Goal:
Repeat the data below exactly, starting at the first line of the data and ending at the line that contains "For every layout", with both ends included. Leave the pictures out of your answer.

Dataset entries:
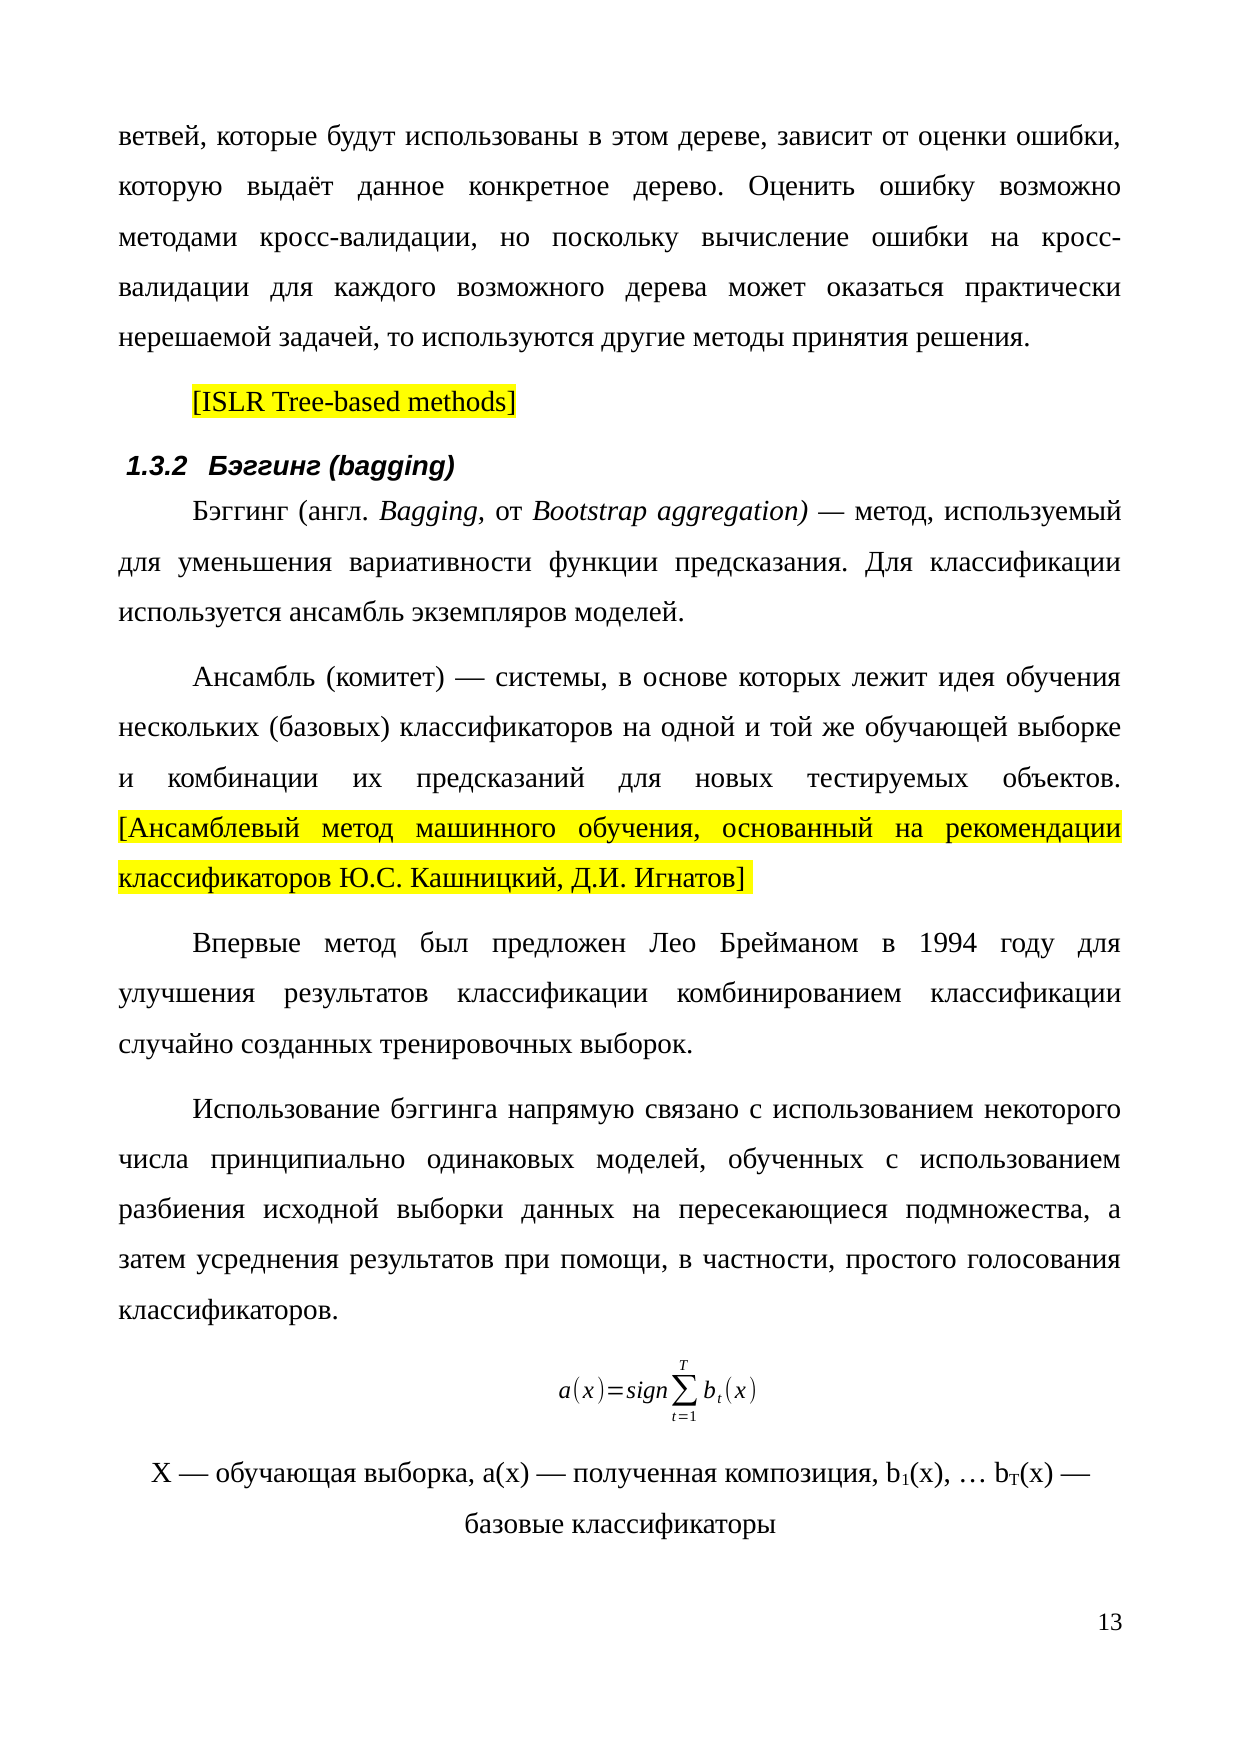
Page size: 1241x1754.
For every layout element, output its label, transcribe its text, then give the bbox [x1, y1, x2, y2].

text Бэггинг (англ. Bagging, от Bootstrap aggregation) — метод, используемый для уменьшения вариативности функции предсказания. Для классификации используется ансамбль экземпляров моделей. [118, 493, 1122, 628]
text Использование бэггинга напрямую связано с использованием некоторого числа принципиально одинаковых моделей, обученных с использованием разбиения исходной выборки данных на пересекающиеся подмножества, а затем усреднения результатов при помощи, в частности, простого голосования классификаторов. [118, 1091, 1122, 1326]
text X — обучающая выборка, a(x) — полученная композиция, b1(x), … bT(x) — базовые классификаторы [118, 1456, 1122, 1539]
text Впервые метод был предложен Лео Брейманом в 1994 году для улучшения результатов классификации комбинированием классификации случайно созданных тренировочных выборок. [118, 925, 1122, 1059]
subtitle Бэггинг (bagging) [118, 449, 1122, 481]
text [ISLR Tree-based methods] [118, 384, 1122, 418]
text Ансамбль (комитет) — системы, в основе которых лежит идея обучения нескольких (базовых) классификаторов на одной и той же обучающей выборке и комбинации их предсказаний для новых тестируемых объектов. [Ансамблевый метод машинного обучения, основанный на рекомендации классификаторов Ю.С. Кашницкий, Д.И. Игнатов] [118, 659, 1122, 894]
text ветвей, которые будут использованы в этом дереве, зависит от оценки ошибки, которую выдаёт данное конкретное дерево. Оценить ошибку возможно методами кросс-валидации, но поскольку вычисление ошибки на кросс-валидации для каждого возможного дерева может оказаться практически нерешаемой задачей, то используются другие методы принятия решения. [118, 118, 1122, 353]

Written solution:
Page size: 1241x1754.
For every layout element, output its label, transcribe its text, then give the bbox [x1, y1, x2, y2].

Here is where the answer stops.